THE PROBLEM: Your reply should hold every entry below exactly as written and none of the pictures.
[DATA PROVIDED — start]
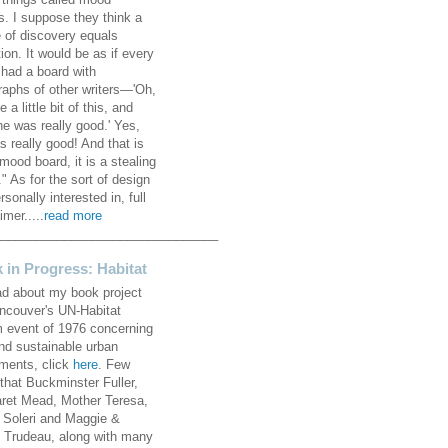
 things called mood
s. I suppose they think a
 of discovery equals
ion. It would be as if every
 had a board with
raphs of other writers—'Oh,
ke a little bit of this, and
he was really good.' Yes,
s really good! And that is
mood board, it is a stealing
" As for the sort of design
rsonally interested in, full
imer.....
read more
________________________________
 in Progress: Habitat
ad about my book project
ncouver's UN-Habitat
 event of 1976 concerning
and sustainable urban
ements, click
here
. Few
that Buckminster Fuller,
ret Mead, Mother Teresa,
 Soleri and Maggie &
e Trudeau, along with many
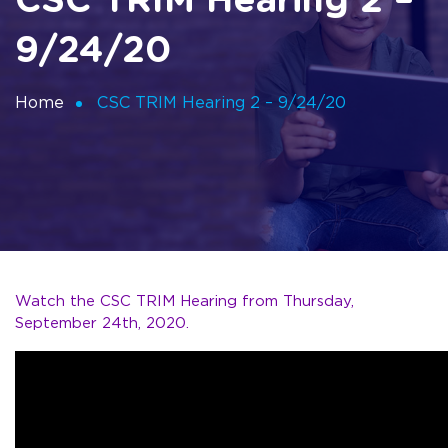
CSC TRIM Hearing 2 –
9/24/20
Home
CSC TRIM Hearing 2 – 9/24/20
Watch the CSC TRIM Hearing from Thursday,
September 24th, 2020.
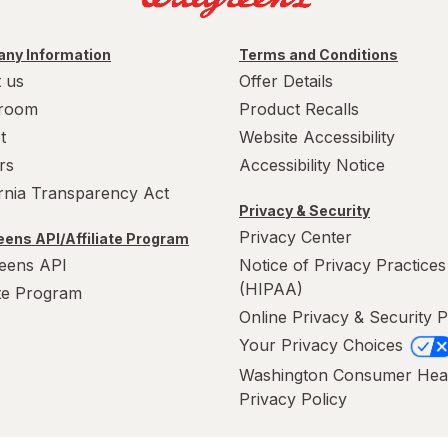
ny Information
Terms and Conditions
 us
Offer Details
room
Product Recalls
t
Website Accessibility
rs
Accessibility Notice
ornia Transparency Act
Privacy & Security
Privacy Center
ens API/Affiliate Program
eens API
Notice of Privacy Practices
(HIPAA)
ate Program
Online Privacy & Security P
Your Privacy Choices
Washington Consumer Hea
Privacy Policy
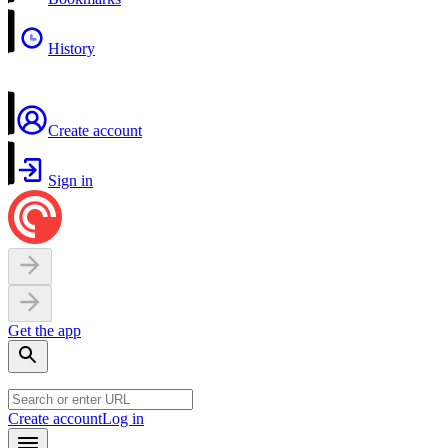
History
Create account
Sign in
Get the app
Create account
Log in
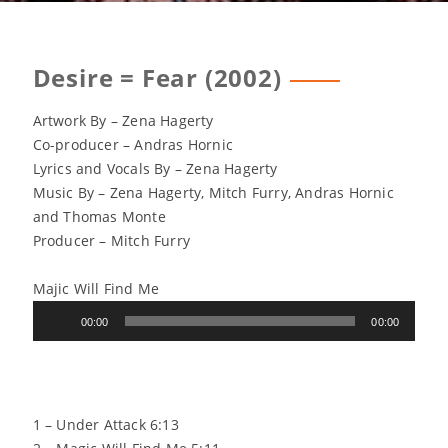
Desire = Fear (2002)
Artwork By – Zena Hagerty
Co-producer – Andras Hornic
Lyrics and Vocals By – Zena Hagerty
Music By – Zena Hagerty, Mitch Furry, Andras Hornic
and Thomas Monte
Producer – Mitch Furry
Majic Will Find Me
Audio
00:00
00:00
Player
1 – Under Attack 6:13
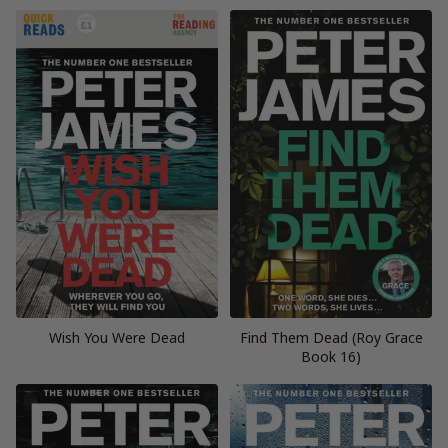
Wish You Were Dead
Find Them Dead (Roy Grace
Book 16)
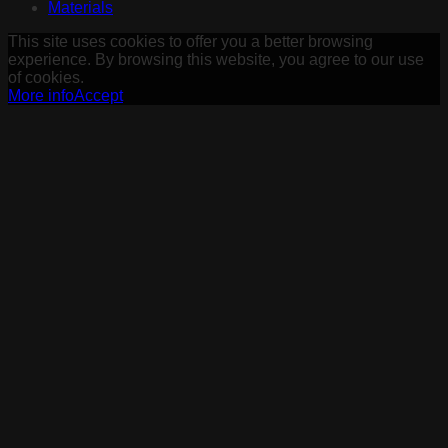
Materials
This site uses cookies to offer you a better browsing
experience. By browsing this website, you agree to our use
of cookies.
More info
Accept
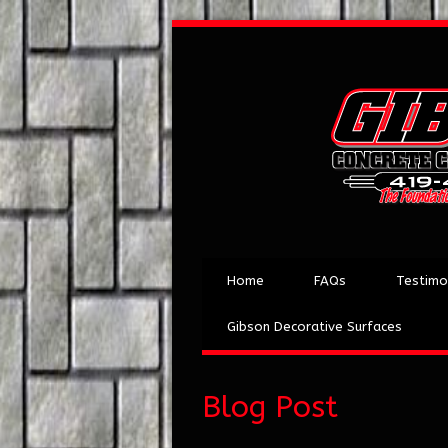
Home
FAQs
Testimo
Gibson Decorative Surfaces
Blog Post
[DATA PROVIDED — finish]
RESULT:
 things called mood
s. I suppose they think a
 of discovery equals
ion. It would be as if every
 had a board with
raphs of other writers—'Oh,
ke a little bit of this, and
he was really good.' Yes,
s really good! And that is
mood board, it is a stealing
" As for the sort of design
rsonally interested in, full
imer.....
read more
________________________________
 in Progress: Habitat
ad about my book project
ncouver's UN-Habitat
 event of 1976 concerning
and sustainable urban
ements, click
here
. Few
that Buckminster Fuller,
ret Mead, Mother Teresa,
 Soleri and Maggie &
e Trudeau, along with many
CSC TRIM Hearing 2 –
9/24/20
Home
CSC TRIM Hearing 2 – 9/24/20
Watch the CSC TRIM Hearing from Thursday,
September 24th, 2020.
ny Information
Terms and Conditions
 us
Offer Details
room
Product Recalls
t
Website Accessibility
rs
Accessibility Notice
ornia Transparency Act
Privacy & Security
Privacy Center
ens API/Affiliate Program
eens API
Notice of Privacy Practices
(HIPAA)
ate Program
Online Privacy & Security P
Your Privacy Choices
Washington Consumer Hea
Privacy Policy
History
Create account
Sign in
Get the app
Create account
Log in
Desire = Fear (2002)
Artwork By – Zena Hagerty
Co-producer – Andras Hornic
Lyrics and Vocals By – Zena Hagerty
Music By – Zena Hagerty, Mitch Furry, Andras Hornic
and Thomas Monte
Producer – Mitch Furry
Majic Will Find Me
Audio
00:00
00:00
Player
1 – Under Attack 6:13
Wish You Were Dead
Find Them Dead (Roy Grace
Book 16)
Materials
This site uses cookies to offer you a better browsing
experience. By browsing this website, you agree to our use
of cookies.
More info
Accept
Home
FAQs
Testimo
Gibson Decorative Surfaces
Blog Post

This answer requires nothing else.